Johnson's letter, which came on the heels of a similar one from a Trump lawyer, contributed to another 48-hour storm on the right. "A coup in America?" ran the chyron over at Fox News. FrontPage Mag needed no such question mark. "Mueller's Sinister Coup Attempt," ran the headline in David Horowitz's journal. "The special counsel threatens the rule of law by stealing Trump transition documents." There was widespread speculation that Trump was preparing to fire Mueller.

But then it was subsequently reported out that the GSA emails were almost certainly obtained legally, so the pack abruptly dropped that line of attack and moved on to the next available target.

It's that sense of undisguised opportunism, and facially ridiculous connect-the-dots hyperbole, that has come to mark conservative pushback against the Russia investigation. The initially context-less phrase "secret society" was contained in a single text message sent to a single, long-fired member of Mueller's team of three dozen. Yet that was evidence aplenty for hardened sleuths like the Boston Herald's Howie Carr: "The crooked cops even had a name for their Democrat cabal — the Secret Society. It's all laid out in black and white, in the post-election texts the FBI neglected to delete as part of their ongoing obstruction of justice."

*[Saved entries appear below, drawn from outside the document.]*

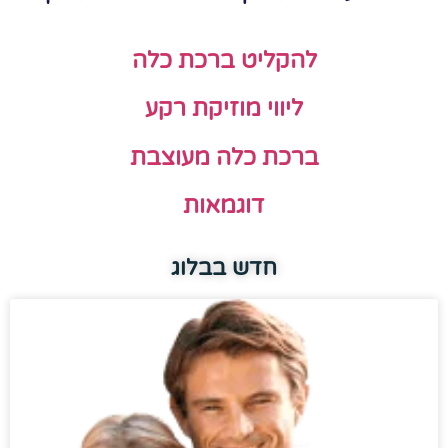
להקליט ברכת כלה
ליווי מוזיקת רקע
ברכת כלה מעוצבת
דוגמאות
חדש בבלוג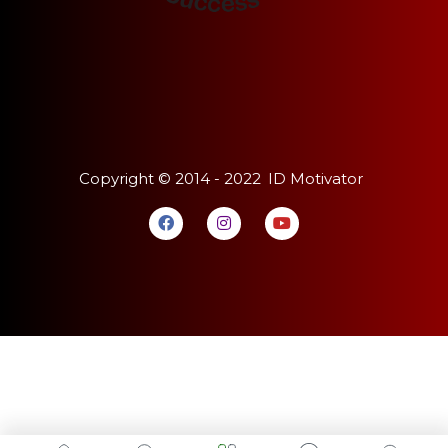
Copyright ©
2014 - 2022
ID Motivator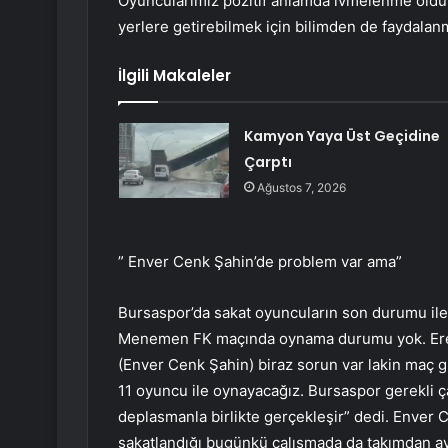
Oyuncularımız pozitif anlamda ivmelenme oldu.
yerlere getirebilmek için bilimden de faydalan
İlgili Makaleler
Kamyon Yaya Üst Geçidine
Çarptı
Ağustos 7, 2026
” Enver Cenk Şahin’de problem var ama”
Bursaspor’da sakat oyuncuların son durumu ile i
Menemen FK maçında oynama durumu yok. Eren
(Enver Cenk Şahin) biraz sorun var lakin maç
11 oyuncu ile oynayacağız. Bursaspor gerekli çab
deplasmanla birlikte gerçekleşir” dedi. Enver 
sakatlandığı bugünkü çalışmada da takımdan ayr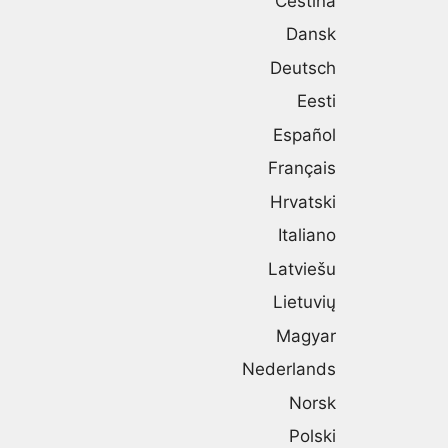
Čeština
Dansk
Deutsch
Eesti
Español
Français
Hrvatski
Italiano
Latviešu
Lietuvių
Magyar
Nederlands
Norsk
Polski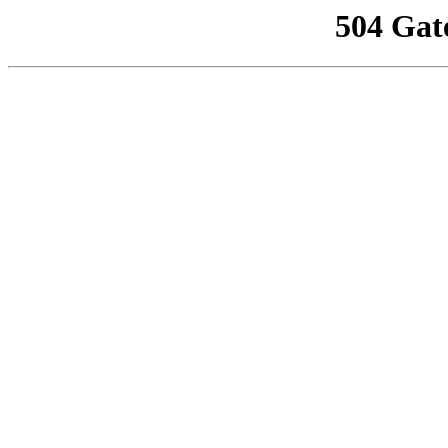
504 Gat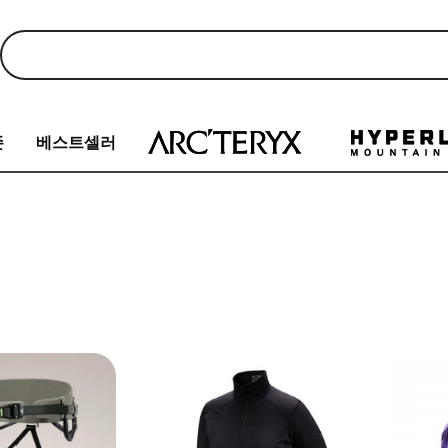
존
베스트셀러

There has been more "deep state" on the Fox networks this week than in an entire season of The X-Files. "The deep state strikes back," warned Laura Ingraham. "It may be time to declare war outright against the deep state and clean out the rot in the upper levels of the FBI and the Justice Department," Lou Dobbs thundered. "Talk about Watergate," Sean Hannity said last night, even after the "secret society" text was unearthed, "This is Watergate on steroids and human growth hormones. The constitutional violations are severe and historically unprecedented in this country. You have deep state actors using and abusing the powerful tools of intelligence that we give them to protect this country."

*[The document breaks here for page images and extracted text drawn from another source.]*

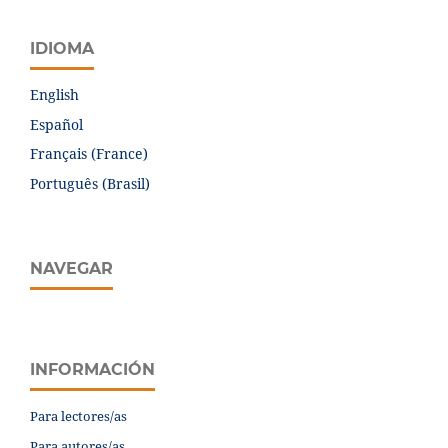
IDIOMA
English
Español
Français (France)
Português (Brasil)
NAVEGAR
INFORMACIÓN
Para lectores/as
Para autores/as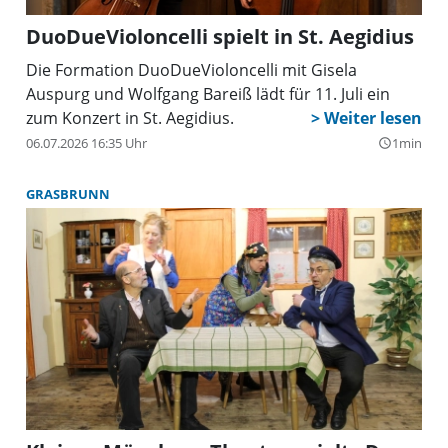
DuoDueVioloncelli spielt in St. Aegidius
Die Formation DuoDueVioloncelli mit Gisela
Auspurg und Wolfgang Bareiß lädt für 11. Juli ein
zum Konzert in St. Aegidius.
06.07.2026 16:35 Uhr
1min
query_builder
GRASBRUNN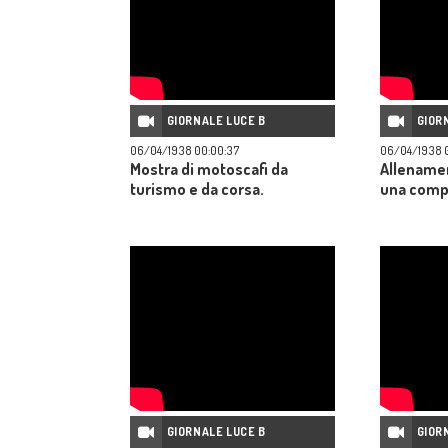
GIORNALE LUCE B
GIOR
06/04/1938 00:00:37
06/04/1938 
Mostra di motoscafi da
Allenamen
turismo e da corsa.
una compa
GIORNALE LUCE B
GIOR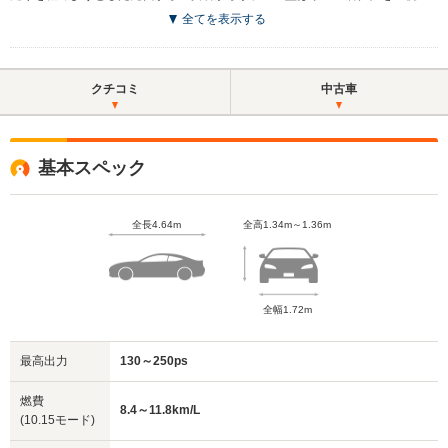
全てを表示する
クチコミ
中古車
基本スペック
全長4.64m
全高1.34m～1.36m
全幅1.72m
最高出力
130～250ps
燃費
8.4～11.8km/L
(10.15モード)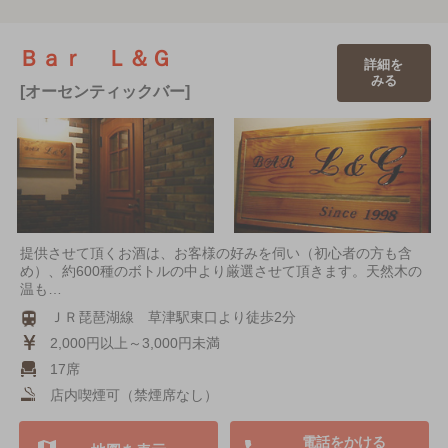
Ｂａｒ Ｌ＆Ｇ
詳細を
みる
[オーセンティックバー]
提供させて頂くお酒は、お客様の好みを伺い（初心者の方も含
め）、約600種のボトルの中より厳選させて頂きます。天然木の
温も…
ＪＲ琵琶湖線 草津駅東口より徒歩2分
2,000円以上～3,000円未満
17席
店内喫煙可（禁煙席なし）
電話をかける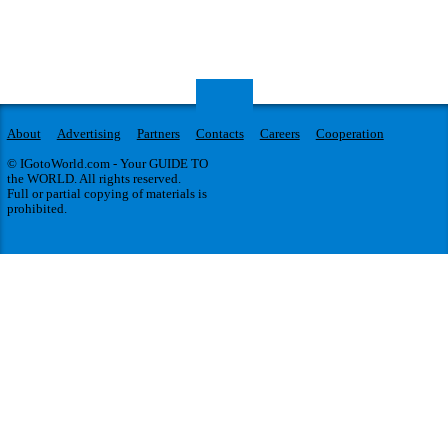
About
Advertising
Partners
Contacts
Careers
Cooperation
© IGotoWorld.com - Your GUIDE TO
the WORLD. All rights reserved.
Full or partial copying of materials is
prohibited.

Much has been made, at Reason and elsewhere, and including under my byline, about the way that the media's anti-Trump obsession has led it down the path of hyperbole and comical error, serving to dull their overall critique of an eminently criticizable president. Well, the same and more can be said about the pro-Trump side of the aisle. When every subplot in the Russia investigation—Fusion GPS! Uranium One! Those temporarily missing text messages!—is literally "worse than Watergate," then the suspicion grows that maybe the next claim, no matter how steeped in real FBI misbehavior, will turn out to be vaporware, too.

Twenty years ago this Saturday, a prominent political personality was asked about allegations under investigation by a special counsel that the president had engaged in questionable conduct. "The great story here for anybody willing to find it and write about it and explain it," Hillary Clinton said then, "is this vast right-wing conspiracy that has been conspiring against my husband since the day he announced for president."

Conservatives spent a generation mocking that bit of deflection. As happens all too predictably in American politics, they are now mimicking it.